El perro de caza. Por Arsenio Menchero.
No soy cazador. Pero he cazado y me gusta la caza. He vivido la sensación del que busca la presa durante horas, con el corazón golpeteando el pecho y con la sangre latiendo con fuerza en las sienes. Con los pulmones abiertos y llenos de monte. Con las piernas tensas y calientes por el ejercicio extenuante.
Y cuando se produce el lance, se paraliza el mundo. En ese momento, no existe nada más. Cuando el perro de muestra se bloquea, sin mover un músculo, con la respiración retenida, frente a la pieza de caza olfateada. O cuando el galgo persigue a la liebre a plena carrera, ciñendo su galope a la estela que la rabona describe. O cuando los perros de rehala acorralan y agarran a un verraco salvaje. He experimentado la conjunción de las fuerzas más importantes de la naturaleza. La vida y la muerte. La supervivencia y la depredación.
Comprendo al cazador y, por eso, creo entender al perro de caza. Al buen cazador, al ver caer la pieza le inunda un sentimiento de alegría indescriptible que, inmediatamente después, se torna en tristeza. Porque ama la caza, a la que se preocupa de cuidar durante todo el año.
Quizás, desde la perspectiva humana racional, no pueda abarcarse del todo desnuda la vivencia básica del instinto venatorio. Pero, estoy seguro, un cazador apasionado no percibe menos intensamente que su perro el placer de cazar.
Y es que la caza ha mantenido unidos a hombres y perros desde épocas inmemoriales.
Quizás no sea un desacierto suponer que la primera coincidencia entre ambos tuviera lugar en terrenos de caza comunes. Aquellos perros primitivos descubrieron que la proximidad de los humanos les permitía servirse de ellos. Los desechos de las presas capturadas eran comida fácil. Y, seguramente, los hombres de entonces se apercibirían de la ventaja de que los perros rondaran sus campamentos. Los perros les alertaban con sus ladridos, en caso de que fieras o enemigos se acercaran peligrosamente.
Así, poco a poco, la relación hombre-perro se fue estrechando hasta que se produjo la domesticación de los cánidos. Tal vez a partir de ejemplares especialmente dóciles, criados en el seno de la comunidad humana.
El hombre fue atrayendo al perro y comenzó a servirse también de sus cualidades para convertirlo en ayudante de sus cacerías. Sirviéndose de él como ayuda contra las fieras o empleándolo para hacer que las presas abandonasen sus escondrijos.
Este acercamiento se produjo por necesidad mutua. Pero, a lo largo de los siglos, hombres y perros han desarrollado extraordinariamente las técnicas de cacería en equipo. En todos los países civilizados existe una afición creciente por poseer perros. Y muchos de ellos, sea por sus cualidades aprovechables en el deporte o simplemente por su dulzura y sociabilidad, son perros de caza.

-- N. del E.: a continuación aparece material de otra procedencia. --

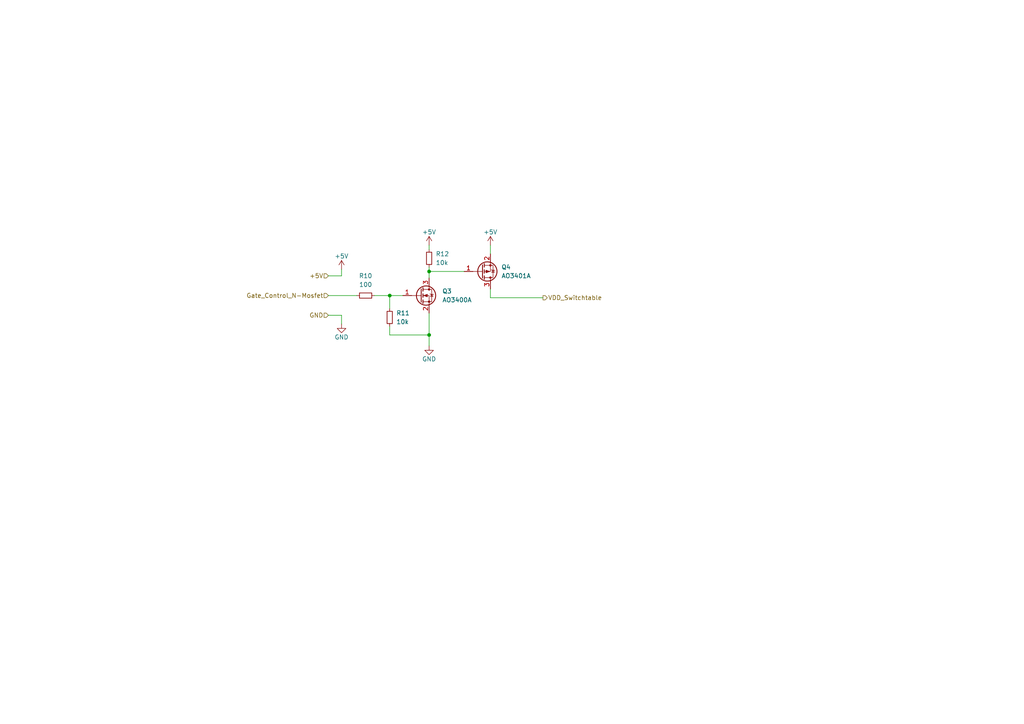
<source format=kicad_sch>
(kicad_sch (version 20211123) (generator eeschema)

  (uuid e7d27080-cf34-4e86-bc94-fd109272a5ee)

  (paper "A4")

  

  (junction (at 124.46 78.74) (diameter 0) (color 0 0 0 0)
    (uuid 4af4ffa4-377f-4028-81a0-3afd3800f52a)
  )
  (junction (at 124.46 97.155) (diameter 0) (color 0 0 0 0)
    (uuid a0e0de61-3426-40f5-be2e-2c271e5e368b)
  )
  (junction (at 113.03 85.725) (diameter 0) (color 0 0 0 0)
    (uuid ae475208-a845-454e-bd45-febfa0fda3a4)
  )

  (wire (pts (xy 142.24 83.82) (xy 142.24 86.36))
    (stroke (width 0) (type default) (color 0 0 0 0))
    (uuid 15dcac47-633c-4fa3-831c-d2e9b7c2b9c2)
  )
  (wire (pts (xy 124.46 78.74) (xy 124.46 80.645))
    (stroke (width 0) (type default) (color 0 0 0 0))
    (uuid 370b1464-6e44-44bb-95c3-ce3dc003a7fb)
  )
  (wire (pts (xy 113.03 97.155) (xy 124.46 97.155))
    (stroke (width 0) (type default) (color 0 0 0 0))
    (uuid 3e2a46b2-b578-4309-a1db-dbf93a678209)
  )
  (wire (pts (xy 124.46 90.805) (xy 124.46 97.155))
    (stroke (width 0) (type default) (color 0 0 0 0))
    (uuid 40e940ec-a3a1-4faf-931d-1f5775ebe8da)
  )
  (wire (pts (xy 142.24 71.12) (xy 142.24 73.66))
    (stroke (width 0) (type default) (color 0 0 0 0))
    (uuid 4f80ed4b-e13b-4a8d-8d02-b5961077fe13)
  )
  (wire (pts (xy 95.25 85.725) (xy 103.505 85.725))
    (stroke (width 0) (type default) (color 0 0 0 0))
    (uuid 5096a7ac-c398-43a7-a6a4-c647c1078d36)
  )
  (wire (pts (xy 124.46 77.47) (xy 124.46 78.74))
    (stroke (width 0) (type default) (color 0 0 0 0))
    (uuid 663620d3-2499-4892-bac6-877da240cee0)
  )
  (wire (pts (xy 113.03 85.725) (xy 116.84 85.725))
    (stroke (width 0) (type default) (color 0 0 0 0))
    (uuid 682de8dc-f044-49d2-bfaa-5fa415182ee7)
  )
  (wire (pts (xy 99.06 91.44) (xy 95.25 91.44))
    (stroke (width 0) (type default) (color 0 0 0 0))
    (uuid 7f0355ed-a40c-49a2-9d74-b91366b21d37)
  )
  (wire (pts (xy 95.25 80.01) (xy 99.06 80.01))
    (stroke (width 0) (type default) (color 0 0 0 0))
    (uuid 7f63fd79-d87c-4d57-ae97-0ec70b78f998)
  )
  (wire (pts (xy 124.46 78.74) (xy 134.62 78.74))
    (stroke (width 0) (type default) (color 0 0 0 0))
    (uuid 9e908506-e468-441a-ba1c-44cf8d31083a)
  )
  (wire (pts (xy 142.24 86.36) (xy 157.48 86.36))
    (stroke (width 0) (type default) (color 0 0 0 0))
    (uuid ab81dcf4-0ca6-4724-996d-329b0829c3d5)
  )
  (wire (pts (xy 108.585 85.725) (xy 113.03 85.725))
    (stroke (width 0) (type default) (color 0 0 0 0))
    (uuid ac6ed8f0-59a4-48bb-8caa-6429bcabf149)
  )
  (wire (pts (xy 99.06 93.98) (xy 99.06 91.44))
    (stroke (width 0) (type default) (color 0 0 0 0))
    (uuid acd3ee82-613c-4c81-9fed-b02e97a07de3)
  )
  (wire (pts (xy 124.46 97.155) (xy 124.46 100.33))
    (stroke (width 0) (type default) (color 0 0 0 0))
    (uuid b05e8402-1534-4cd6-9ef3-2333e8cce790)
  )
  (wire (pts (xy 124.46 71.12) (xy 124.46 72.39))
    (stroke (width 0) (type default) (color 0 0 0 0))
    (uuid c6dbed2e-5e29-471c-be63-6ba31935dd10)
  )
  (wire (pts (xy 113.03 85.725) (xy 113.03 89.535))
    (stroke (width 0) (type default) (color 0 0 0 0))
    (uuid c77543d5-7866-4e7f-91cf-742811cd72d3)
  )
  (wire (pts (xy 113.03 94.615) (xy 113.03 97.155))
    (stroke (width 0) (type default) (color 0 0 0 0))
    (uuid ef54b466-1f82-43f8-a1b6-e216090ef7fb)
  )
  (wire (pts (xy 99.06 80.01) (xy 99.06 78.105))
    (stroke (width 0) (type default) (color 0 0 0 0))
    (uuid f6295a4b-4224-4470-88f3-530774e2d94e)
  )

  (hierarchical_label "+5V" (shape input) (at 95.25 80.01 180)
    (effects (font (size 1.27 1.27)) (justify right))
    (uuid 4ab89f72-d07e-4adf-a4f2-4945078ebe87)
  )
  (hierarchical_label "GND" (shape input) (at 95.25 91.44 180)
    (effects (font (size 1.27 1.27)) (justify right))
    (uuid 53d2cdc3-96b2-48ef-a6ab-de838cb84abe)
  )
  (hierarchical_label "VDD_Switchtable" (shape output) (at 157.48 86.36 0)
    (effects (font (size 1.27 1.27)) (justify left))
    (uuid 80fd676a-7035-4e77-968d-febfa9d7219b)
  )
  (hierarchical_label "Gate_Control_N-Mosfet" (shape input) (at 95.25 85.725 180)
    (effects (font (size 1.27 1.27)) (justify right))
    (uuid 907688b7-8163-4f6a-88da-e9dd85024ddd)
  )

  (symbol (lib_id "power:+5V") (at 124.46 71.12 0)
    (in_bom yes) (on_board yes)
    (uuid 158989cc-c604-4316-ba66-b606fb4aebf1)
    (property "Reference" "#PWR0142" (id 0) (at 124.46 74.93 0)
      (effects (font (size 1.27 1.27)) hide)
    )
    (property "Value" "+5V" (id 1) (at 124.46 67.31 0))
    (property "Footprint" "" (id 2) (at 124.46 71.12 0)
      (effects (font (size 1.27 1.27)) hide)
    )
    (property "Datasheet" "" (id 3) (at 124.46 71.12 0)
      (effects (font (size 1.27 1.27)) hide)
    )
    (pin "1" (uuid 817fd436-d894-4cbd-b7ad-d0cd365d261f))
  )

  (symbol (lib_id "power:+5V") (at 99.06 78.105 0)
    (in_bom yes) (on_board yes)
    (uuid 2761bea0-c7f3-41d2-88b6-c6364be4c04d)
    (property "Reference" "#PWR0146" (id 0) (at 99.06 81.915 0)
      (effects (font (size 1.27 1.27)) hide)
    )
    (property "Value" "+5V" (id 1) (at 99.06 74.295 0))
    (property "Footprint" "" (id 2) (at 99.06 78.105 0)
      (effects (font (size 1.27 1.27)) hide)
    )
    (property "Datasheet" "" (id 3) (at 99.06 78.105 0)
      (effects (font (size 1.27 1.27)) hide)
    )
    (pin "1" (uuid bb7edeef-84e0-43b6-8703-17df48c87b9e))
  )

  (symbol (lib_id "Device:R_Small") (at 106.045 85.725 90)
    (in_bom yes) (on_board yes) (fields_autoplaced)
    (uuid 31f2b1ac-1314-4568-9d56-675ff3b61afd)
    (property "Reference" "R10" (id 0) (at 106.045 80.01 90))
    (property "Value" "100" (id 1) (at 106.045 82.55 90))
    (property "Footprint" "Resistor_SMD:R_0805_2012Metric_Pad1.20x1.40mm_HandSolder" (id 2) (at 106.045 85.725 0)
      (effects (font (size 1.27 1.27)) hide)
    )
    (property "Datasheet" "~" (id 3) (at 106.045 85.725 0)
      (effects (font (size 1.27 1.27)) hide)
    )
    (pin "1" (uuid 0df30178-d2fc-4928-a2aa-e658bdebd17c))
    (pin "2" (uuid 66929bb4-ac3c-45fa-aca6-3eed8e840845))
  )

  (symbol (lib_id "Transistor_FET:AO3400A") (at 121.92 85.725 0)
    (in_bom yes) (on_board yes) (fields_autoplaced)
    (uuid 3ba6ad63-2218-477e-89a1-db4a070f63d8)
    (property "Reference" "Q3" (id 0) (at 128.27 84.4549 0)
      (effects (font (size 1.27 1.27)) (justify left))
    )
    (property "Value" "AO3400A" (id 1) (at 128.27 86.9949 0)
      (effects (font (size 1.27 1.27)) (justify left))
    )
    (property "Footprint" "Package_TO_SOT_SMD:SOT-23" (id 2) (at 127 87.63 0)
      (effects (font (size 1.27 1.27) italic) (justify left) hide)
    )
    (property "Datasheet" "http://www.aosmd.com/pdfs/datasheet/AO3400A.pdf" (id 3) (at 121.92 85.725 0)
      (effects (font (size 1.27 1.27)) (justify left) hide)
    )
    (pin "1" (uuid ffaa4598-9439-4600-a03d-3a4cd0498aae))
    (pin "2" (uuid f49d1e71-b39c-4fe6-8cc4-d170c64c5c23))
    (pin "3" (uuid 870f7373-3b53-42fe-890d-a7c3cebeeff6))
  )

  (symbol (lib_id "power:+5V") (at 142.24 71.12 0)
    (in_bom yes) (on_board yes)
    (uuid 483c765c-efc0-4a62-a8c5-ffa2054060db)
    (property "Reference" "#PWR0144" (id 0) (at 142.24 74.93 0)
      (effects (font (size 1.27 1.27)) hide)
    )
    (property "Value" "+5V" (id 1) (at 142.24 67.31 0))
    (property "Footprint" "" (id 2) (at 142.24 71.12 0)
      (effects (font (size 1.27 1.27)) hide)
    )
    (property "Datasheet" "" (id 3) (at 142.24 71.12 0)
      (effects (font (size 1.27 1.27)) hide)
    )
    (pin "1" (uuid 8e3aeeb1-da19-40de-b070-fc13584e5814))
  )

  (symbol (lib_id "Device:R_Small") (at 113.03 92.075 0)
    (in_bom yes) (on_board yes) (fields_autoplaced)
    (uuid 76411ad9-dc57-41ba-928b-31aa44ddcfa8)
    (property "Reference" "R11" (id 0) (at 114.935 90.8049 0)
      (effects (font (size 1.27 1.27)) (justify left))
    )
    (property "Value" "10k" (id 1) (at 114.935 93.3449 0)
      (effects (font (size 1.27 1.27)) (justify left))
    )
    (property "Footprint" "Resistor_SMD:R_0805_2012Metric_Pad1.20x1.40mm_HandSolder" (id 2) (at 113.03 92.075 0)
      (effects (font (size 1.27 1.27)) hide)
    )
    (property "Datasheet" "~" (id 3) (at 113.03 92.075 0)
      (effects (font (size 1.27 1.27)) hide)
    )
    (pin "1" (uuid 52fa1692-3494-436a-a544-c42d08e81ddf))
    (pin "2" (uuid 13c48e7e-8828-4b2a-9b2c-c6c87cbc59f0))
  )

  (symbol (lib_id "Device:R_Small") (at 124.46 74.93 0)
    (in_bom yes) (on_board yes) (fields_autoplaced)
    (uuid 911c1eb7-193d-4e12-b5c2-b9d6446b3e37)
    (property "Reference" "R12" (id 0) (at 126.365 73.6599 0)
      (effects (font (size 1.27 1.27)) (justify left))
    )
    (property "Value" "10k" (id 1) (at 126.365 76.1999 0)
      (effects (font (size 1.27 1.27)) (justify left))
    )
    (property "Footprint" "Resistor_SMD:R_0805_2012Metric_Pad1.20x1.40mm_HandSolder" (id 2) (at 124.46 74.93 0)
      (effects (font (size 1.27 1.27)) hide)
    )
    (property "Datasheet" "~" (id 3) (at 124.46 74.93 0)
      (effects (font (size 1.27 1.27)) hide)
    )
    (pin "1" (uuid 18657729-5aa7-4a77-a108-47a02a48544d))
    (pin "2" (uuid 73485c20-b25b-4608-b333-7adaac1d1c33))
  )

  (symbol (lib_id "power:GND") (at 124.46 100.33 0)
    (in_bom yes) (on_board yes)
    (uuid b74d5122-e9fb-4da9-b497-17d71e9f1e13)
    (property "Reference" "#PWR0143" (id 0) (at 124.46 106.68 0)
      (effects (font (size 1.27 1.27)) hide)
    )
    (property "Value" "GND" (id 1) (at 124.46 104.14 0))
    (property "Footprint" "" (id 2) (at 124.46 100.33 0)
      (effects (font (size 1.27 1.27)) hide)
    )
    (property "Datasheet" "" (id 3) (at 124.46 100.33 0)
      (effects (font (size 1.27 1.27)) hide)
    )
    (pin "1" (uuid 09bb1351-e7ba-4c64-800d-f7c3c9059616))
  )

  (symbol (lib_id "Transistor_FET:AO3401A") (at 139.7 78.74 0) (mirror x)
    (in_bom yes) (on_board yes) (fields_autoplaced)
    (uuid b9a0f922-0614-4ce7-8236-29f795f690f9)
    (property "Reference" "Q4" (id 0) (at 145.415 77.4699 0)
      (effects (font (size 1.27 1.27)) (justify left))
    )
    (property "Value" "AO3401A" (id 1) (at 145.415 80.0099 0)
      (effects (font (size 1.27 1.27)) (justify left))
    )
    (property "Footprint" "Package_TO_SOT_SMD:SOT-23" (id 2) (at 144.78 76.835 0)
      (effects (font (size 1.27 1.27) italic) (justify left) hide)
    )
    (property "Datasheet" "http://www.aosmd.com/pdfs/datasheet/AO3401A.pdf" (id 3) (at 139.7 78.74 0)
      (effects (font (size 1.27 1.27)) (justify left) hide)
    )
    (pin "1" (uuid 3804f22d-6b4c-4afc-946a-0ddb17a86385))
    (pin "2" (uuid e499db44-b8c3-493e-be03-763edb37dd93))
    (pin "3" (uuid d01c5ba5-63fa-4317-997f-cb61ce43b297))
  )

  (symbol (lib_id "power:GND") (at 99.06 93.98 0)
    (in_bom yes) (on_board yes)
    (uuid bec49e89-af41-427b-845d-c8ebfba29918)
    (property "Reference" "#PWR0145" (id 0) (at 99.06 100.33 0)
      (effects (font (size 1.27 1.27)) hide)
    )
    (property "Value" "GND" (id 1) (at 99.06 97.79 0))
    (property "Footprint" "" (id 2) (at 99.06 93.98 0)
      (effects (font (size 1.27 1.27)) hide)
    )
    (property "Datasheet" "" (id 3) (at 99.06 93.98 0)
      (effects (font (size 1.27 1.27)) hide)
    )
    (pin "1" (uuid 01a6a7ec-6c7f-44ae-8a4c-6026785733ac))
  )
)

</source>
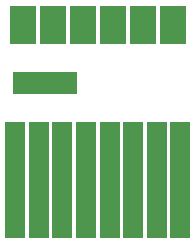
<source format=gts>
G04*
G04 Format:               Gerber RS-274X*
G04 Export Settings:      (default)*
G04 Layer:                TopSolderMask*
G04 This File Name:       wii_to_snesmultiout.gts*
G04 Source File Name:     wii_to_snesmultiout.rrb*
G04 Unique ID:            a9f98a6f-7b16-41eb-b503-fa8c6335f000*
G04 Generated Date:       Tuesday, 10 July 2018 14:25:27*
G04*
G04 Created Using:        Robot Room Copper Connection v3.0.5875*
G04 Software Contact:     http://www.robotroom.com/CopperConnection/Support.aspx*
G04 License Number:       1880*
G04*
G04 Zero Suppression:     Leading*
G04 Number Precision:     2.4*
G04*
G04 Polarity:             Negative. Dark is solderable. Clear space is coating.*
G04*
%FSLAX24Y24*%
%MOIN*%
%LNTopSolderMask*%
%ADD10R,.006X.006*%
%ADD11R,.007X.007*%
%ADD12R,.0454X.073*%
%ADD13R,.0691X.388*%
%ADD14R,.085X.1313*%
G36*
G01X-263Y-1610D02*
X1755D01*
Y-2250D01*
X-263D01*
Y-1610D01*
G37*
D12*
X315Y-1932D03*
X-103D03*
X733D03*
X1152D03*
X1575D03*
D13*
X-256Y-5170D03*
X531D03*
X1319D03*
X2106D03*
X2894D03*
X3681D03*
X4469D03*
X5256D03*
D14*
X4000Y0D03*
X5000D03*
X2000D03*
X3000D03*
X0D03*
X1000D03*
M02*

</source>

La gran variedad de razas caninas de perros de caza, enfocadas sobre la base del aprovechamiento de virtudes predatorias concretas, permite al aficionado disponer de un amplio muestrario a la hora de elegir el suyo. Dependiendo de la especialidad que practique. De sus limitaciones, de sus necesidades y de su propia personalidad.
Aunque muchas de las razas cazadoras hoy cumplen sólo funciones de compañía, quizás el nexo más fuerte de unión entre hombre y perro sea la pasión por cazar. Con fines de supervivencia, como entrenamiento para la guerra o, incluso, como símbolo de poder. Seguramente, la caza haya sido la responsable de que el vínculo hombre-perro haya permanecido sólidamente establecido a lo largo de cientos de siglos.
“Lo que hay que preguntarse no es si la caza es cruel o no lo es, sino qué procedimientos de caza son admisibles y qué otros no lo son”.